For the ranking data from the table, verify the hypothesis that all frameworks have the same median performance.

Task 5

We have two datasets on network traffic (before and after firewall implementation). We want to check if the entire distribution (not just the mean) has changed.

Packet delay measurements (in ms):

Before implementation (\(n=10\)):

\[12, 15, 18, 14, 13, 16, 12, 19, 15, 17\]

(Ordered data: 12, 12, 13, 14, 15, 15, 16, 17, 18, 19)

After implementation (\(m=10\)):

\[18, 22, 20, 19, 21, 25, 23, 20, 24, 28\]

(Ordered data: 18, 19, 20, 20, 21, 22, 23, 24, 25, 28)

Based on the empirical distribution functions of both samples, calculate the \(D_{n,m}\) statistic and verify the hypothesis of identical distributions (Kolmogorov-Smirnov test). Verify the hypothesis at significance level ( \alpha = 0.05 ).

Task 6

We investigate code compilation time (\(Y\)) depending on the number of files (\(X_1\)) and the number of lines of code in a file (\(X_2\)).
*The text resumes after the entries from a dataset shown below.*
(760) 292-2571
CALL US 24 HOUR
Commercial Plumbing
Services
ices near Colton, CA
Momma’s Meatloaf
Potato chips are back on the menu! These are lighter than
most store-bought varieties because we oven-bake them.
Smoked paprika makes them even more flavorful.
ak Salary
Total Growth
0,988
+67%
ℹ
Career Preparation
Data from 8 software projects:

Project Number of files (\(x_1\)) Thousands of LOC (\(x_2\)) Compilation time in sec. (\(y\))
1 2 5 12
2 4 10 25
3 3 8 19
4 6 15 40
5 8 20 55
6 2 4 10
7 5 12 32
8 7 18 48

For the given data, determine the equation of the regression plane:

\[ y = a x_1 + b x_2 + c \]

Task 7

The number of transistors in processors grows exponentially: \(y = a \cdot e^{bx}\). Having historical data, reduce this problem to linear regression by taking logarithms (\(\ln y = \ln a + bx\)) and determine the growth parameters.
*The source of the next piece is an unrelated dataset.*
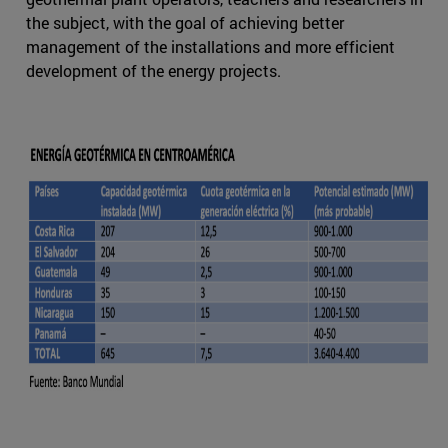
the subject, with the goal of achieving better
management of the installations and more efficient
development of the energy projects.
Historical data of processor development (simplified):

Year (\(t\)) Time variable \(x = t - 1970\) Transistor count (\(y\))
1970 0 2 000
1975 5 8 000
1980 10 30 000
1985 15 120 000
1990 20 500 000

Task 8

Processor production generates a certain percentage of defects. Instead of taking a fixed sample of 100 units, we take units one by one. After each extraction, we decide: "good batch", "bad batch", or "continue sampling".
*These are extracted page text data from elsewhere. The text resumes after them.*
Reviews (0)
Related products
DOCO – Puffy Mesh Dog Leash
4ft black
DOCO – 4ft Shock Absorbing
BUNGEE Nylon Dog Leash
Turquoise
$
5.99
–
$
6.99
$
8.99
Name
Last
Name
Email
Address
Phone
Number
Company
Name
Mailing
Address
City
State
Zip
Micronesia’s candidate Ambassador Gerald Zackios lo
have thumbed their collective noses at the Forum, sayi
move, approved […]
Construct a sequential test (Wald test) to verify the hypothesis \(p=0.01\) against \(p=0.10\). Assume Type I error risk \(\alpha = 0.05\) and Type II error risk \(\beta = 0.10\).

Task 9

For a simple sample \(x_1, ..., x_n\) from an exponential distribution (failure-free operation time) with density \(f(x) = \frac{1}{\lambda} \exp\left(-\frac{x}{\lambda}\right)\), where \(\lambda\) is the expected value, determine the estimator of the parameter \(\lambda\) using the maximum likelihood method (MLE).

Task 10

We have 3 servers. We want to check if they operate equally stably (if they have the same variance of response times) before comparing their average times. The sample data is as follows: * Server 1 (\(s_1^2 = 1.4\)): \(n_1 = 20\) * Server 2 (\(s_2^2 = 1.8\)): \(n_2 = 20\) * Server 3 (\(s_3^2 = 1.2\)): \(n_3 = 20\)

Verify the hypothesis \(H_0: \sigma_1^2 = \sigma_2^2 = \sigma_3^2\) at \(\alpha=0.05\) (e.g., using Bartlett's test).